Your plagiarist may well not be shameless enough to register and, as we saw, general checks against the open web set of documents are not very effective and may not get better as it grows. The kind of reuse systems we have discussed – that is, of type IV––only apply when the potential suspect has been identified. Other systems tend to be of closed class types I and II, because the most general type III is ineffective.
This paper has, I fear, been long on gossip and anecdote and short on technology. At the end I remain haunted by the possibility of pieces of reused text, orphans passed about for ever, and with no access to their original parentage. They would be in a sense Darwinian text fragments––drawing again on the much exploited parallel of text and the linear structure of the human genome––ones that had survived inexplicably because of some property that led to repeated reuse. One could then imagine Bobrow's document version hierarchy proposal as analogous to the search for the text-equivalents in a language of the primeval ur-forms of mitochondrial DNA.

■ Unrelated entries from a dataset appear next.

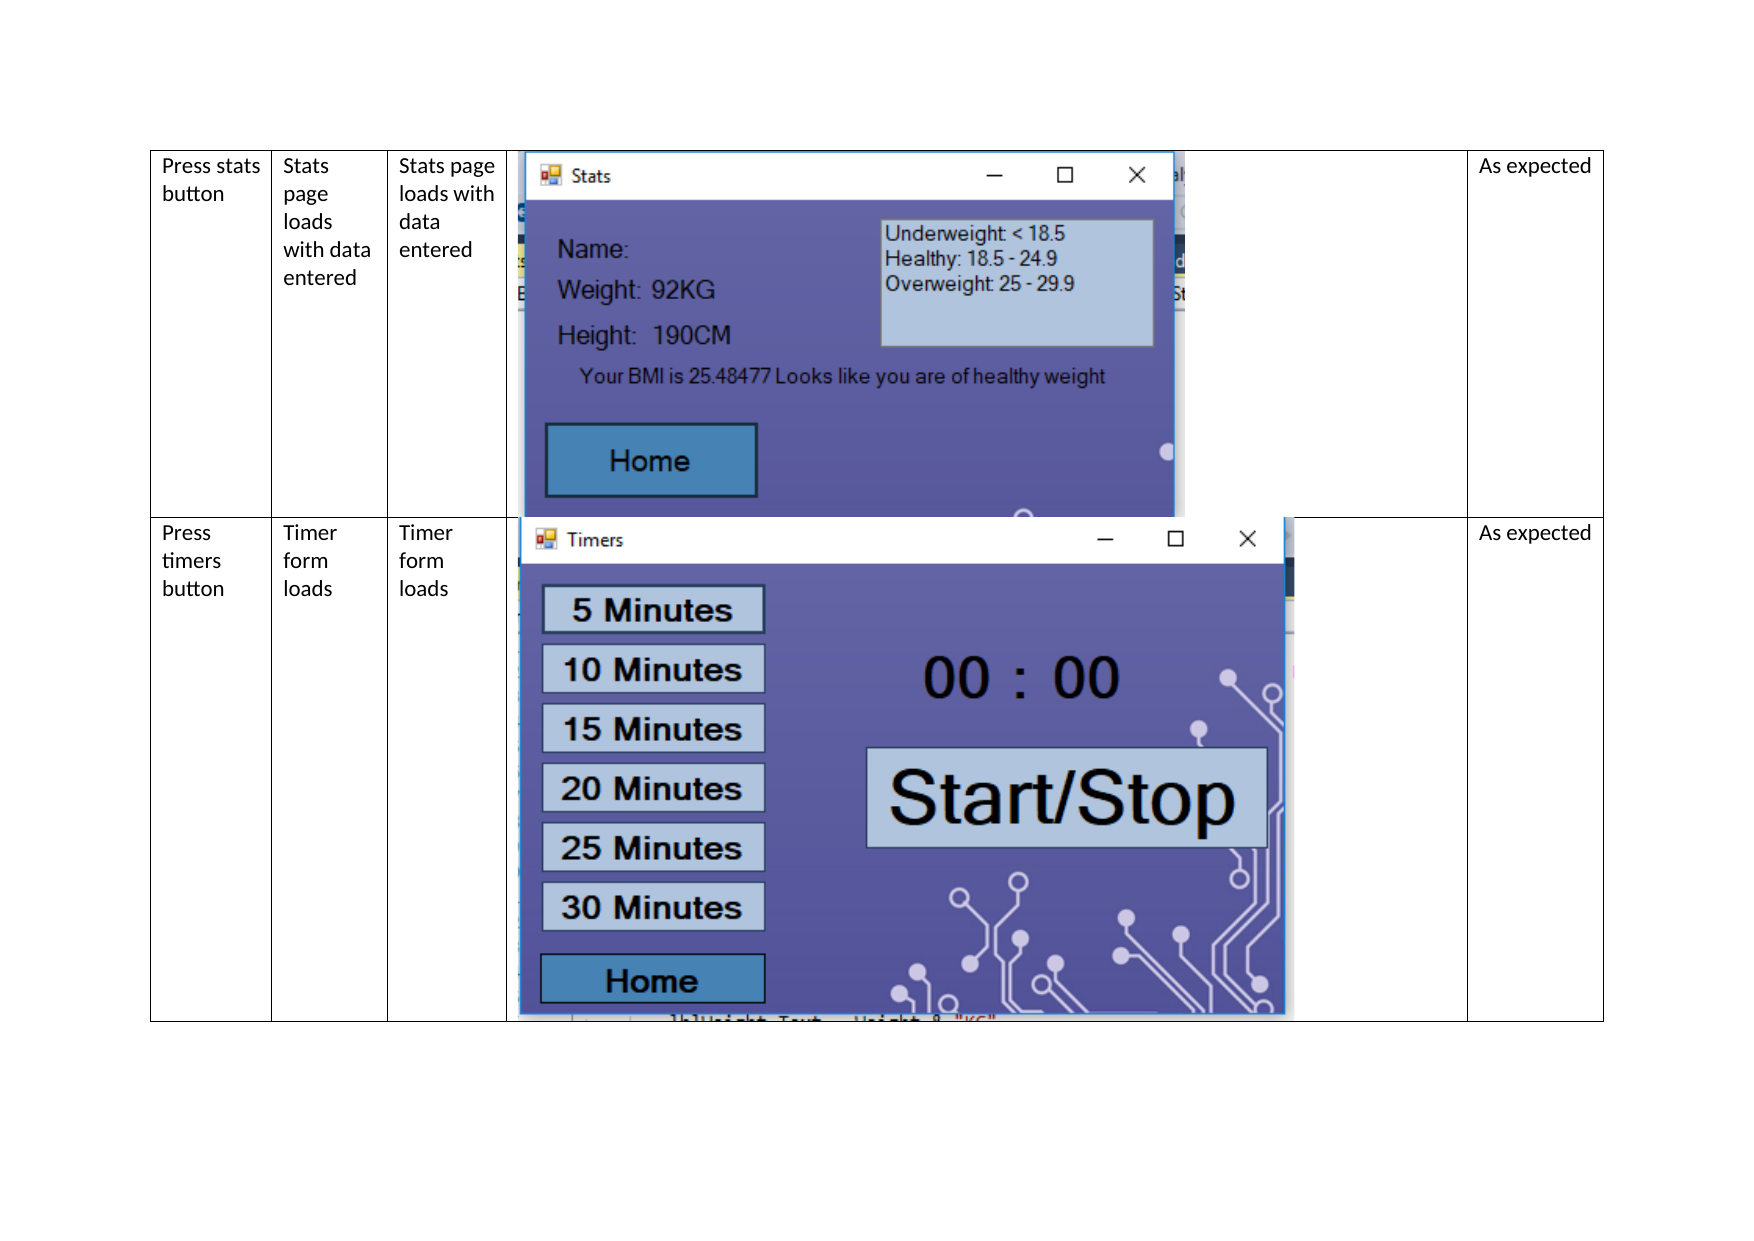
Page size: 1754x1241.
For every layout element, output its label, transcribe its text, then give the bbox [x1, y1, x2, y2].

table_cell Press timers button [151, 518, 271, 1021]
table_cell [1185, 151, 1467, 517]
table_cell Press stats button [151, 151, 271, 517]
table_cell As expected [1468, 151, 1603, 517]
table_cell [1295, 518, 1467, 1021]
table_cell Stats page loads with data entered [388, 151, 506, 517]
picture [517, 151, 1295, 1021]
table_cell Timer form loads [272, 518, 387, 1021]
table_cell [507, 151, 517, 517]
table_cell Stats page loads with data entered [272, 151, 387, 517]
table_cell [507, 518, 517, 1021]
table_cell As expected [1468, 518, 1603, 1021]
table_cell Timer form loads [388, 518, 506, 1021]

It may be that, in the final analysis, ownership of text is only a transitory thing at best, more like the lifetime ownership of a piece of genetic code than we might want to think. One of Chomsky's most potent and popularised delusions was that new utterances are in general newly created or generated, but evidence from corpora makes this highly unlikely: recent Longmans studies on English [] dialogue corpora (under Geoffrey Leech) showed that over 50% of English dialogue even on academic matters was composed of repeated ngrams, of up to 4 in length. The fact that phrase books work for foreign languages as well as they do may not be a mark of their relative poverty in comparison to a full language but rather that they may well be an effective partial model of it, whose effectiveness depends only on their size. We are, as language animals, to a substantial degree simply permuters of substrings already well established within the history of the whole language.
All this could seem like seeing language as the experience of going to see Hamlet and finding it full of cliches, but repeated on a potentially universal scale. But, like treason, perhaps plagiarism and text reuse that prosper are no longer treason, but the new establishment.
[] Shivakumar., N. and Garcia-Molina, H. 1995. SCAM: A copy detection mechanism for digital documents. In Proceedings 2nd International Conference on Theory and Practice of Digital Libraries, Austin, TX.
[] Kilgarriff, A. 1997. Using Word Frequency Lists to Measure Corpus Homogeneity and Similarity between Corpora" Also published in Proceedings Fifth ACL Workshop on Very Large Corpora, Beijing and Hong Kong, August 1997.